The mobile application processor on your $150 smart phone may already have cost the chip company upwards of $100 million USD for design. The cost of designing complex multi-core server chips is a different story altogether. These costs assume a certain static base design with minor changes in every revision. If fundamental design changes becomes a necessity due to the slowing Moore’s law, design costs for complex SoCs may start growing exponentially.

Fortunately, companies like Tensilica (now part of Cadence), Sankhya Technologies, design teams at ARM and a bunch of other design automation companies have been working to create design flows that allow small design teams to create more complex designs faster. System design automation platforms, that allow high level abstractions to be modelled and used to drive system design are already available in the market today.

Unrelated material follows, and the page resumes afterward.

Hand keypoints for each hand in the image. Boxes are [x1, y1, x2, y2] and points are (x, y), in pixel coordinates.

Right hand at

The growing complexity of systems is forcing technology leaders from across the semiconductor ecosystem to collaborate. No wonder there is a lot of M&A activity – the recent acquisition of Altera by Intel is a case in point. TSMC partnering with ARM for 7 nm designs is an indication of the kind of global alliances that are in the making.

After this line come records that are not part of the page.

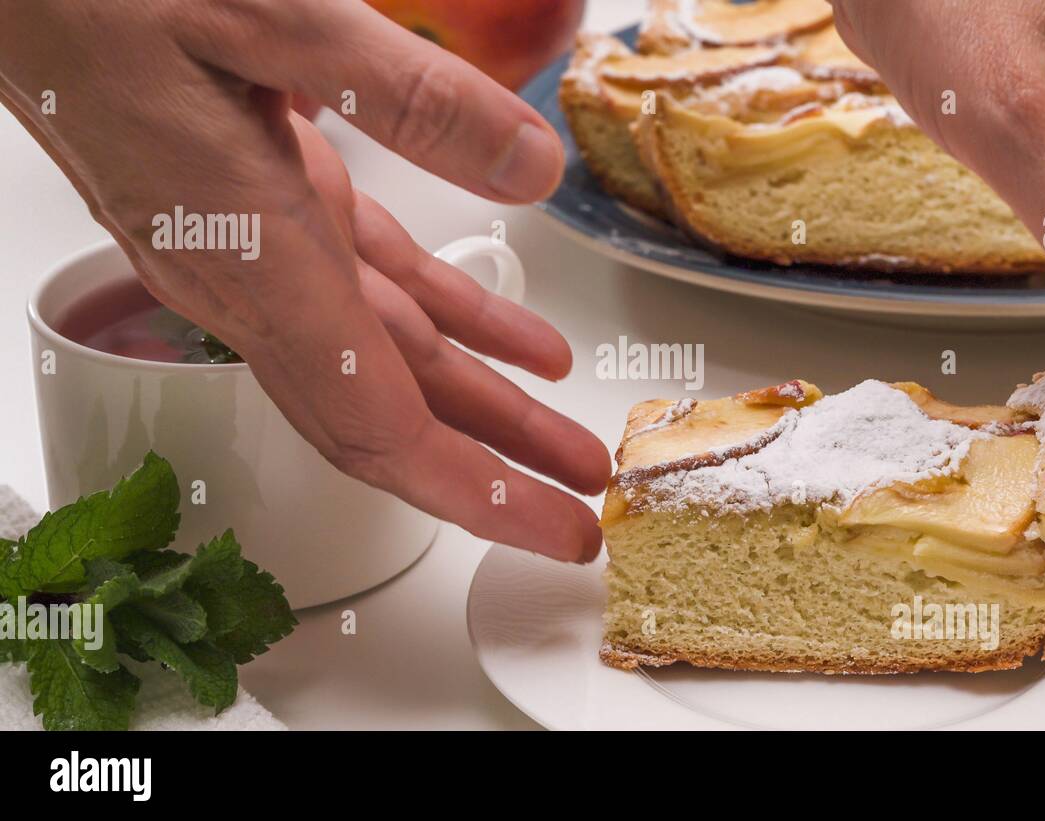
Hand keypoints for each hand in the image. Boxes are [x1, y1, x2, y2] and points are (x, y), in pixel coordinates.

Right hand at [0, 0, 607, 561]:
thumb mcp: (275, 17)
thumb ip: (410, 98)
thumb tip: (528, 168)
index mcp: (256, 255)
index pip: (377, 422)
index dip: (474, 491)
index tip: (551, 528)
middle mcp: (253, 282)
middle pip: (389, 419)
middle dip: (491, 478)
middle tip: (576, 519)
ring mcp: (258, 258)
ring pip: (388, 364)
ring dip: (483, 409)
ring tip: (564, 442)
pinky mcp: (267, 219)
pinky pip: (375, 297)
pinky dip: (452, 324)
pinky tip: (518, 344)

Chip designers around the world now search for a future where performance gains come from not just better semiconductor fabrication technologies – but also from improved processor and SoC designs.

This situation may present India with yet another opportunity to leapfrog global competition. Some vision and quick action by policy makers is key for grabbing that opportunity.

Breaking down of Moore’s Law, means innovation has certanly increased expectations. The current solutions however are still not enough for another breakthrough. More methods have to come into the mix for a better future. Current solutions along with some additions often lead to the best results. Let’s look at some of the solutions that could help.

Synthetic Manifold: Design Flow And System Elaboration

The Teraptor Synthetic IoT Platform offers tools and libraries to automatically synthesize a manifold system from its models. The synthetic manifold can be implemented as a distributed software grid, hardware (FPGA, ASIC) or as a virtual system that can be played on Teraptor Player – a system simulator. These tools take care of synthesizing the individual elements, the network and communication between elements.

ladder-synthesis
Fig. 1: Complex Intelligence System Design Flow

Fig.1 shows the complex intelligent system design flow using the SANKHYA Teraptor Synthetic IoT Platform. The top-level system architecture (Complex Intelligent System Models – CISM) and Intelligent Element Models (IEM) are specified using the Manifold.

These models are provided as input to the Teraptor system compiler to synthesize System Model (SSDL), Interface models (CORBA IDL) and behavior models (C/C++). These can be further synthesized into hardware description (FPGA, ASIC), distributed software grid (SANKHYA Infiniproc) or components for playing using Teraptor Player. The SANKHYA Infiniproc platform allows construction of data factory to process large amounts of data in real time. This finds application for example in high performance computing, financial trading and analysis.

The models of processor or SoC components of the system are described using SMDL and SSDL. These models can be realized as hardware or software as before. These models can also be provided to the Teraptor Verifier to generate processor test programs to verify the processor components.

The platform also includes Software Develop Kit to compile software programs to the target processor architecture.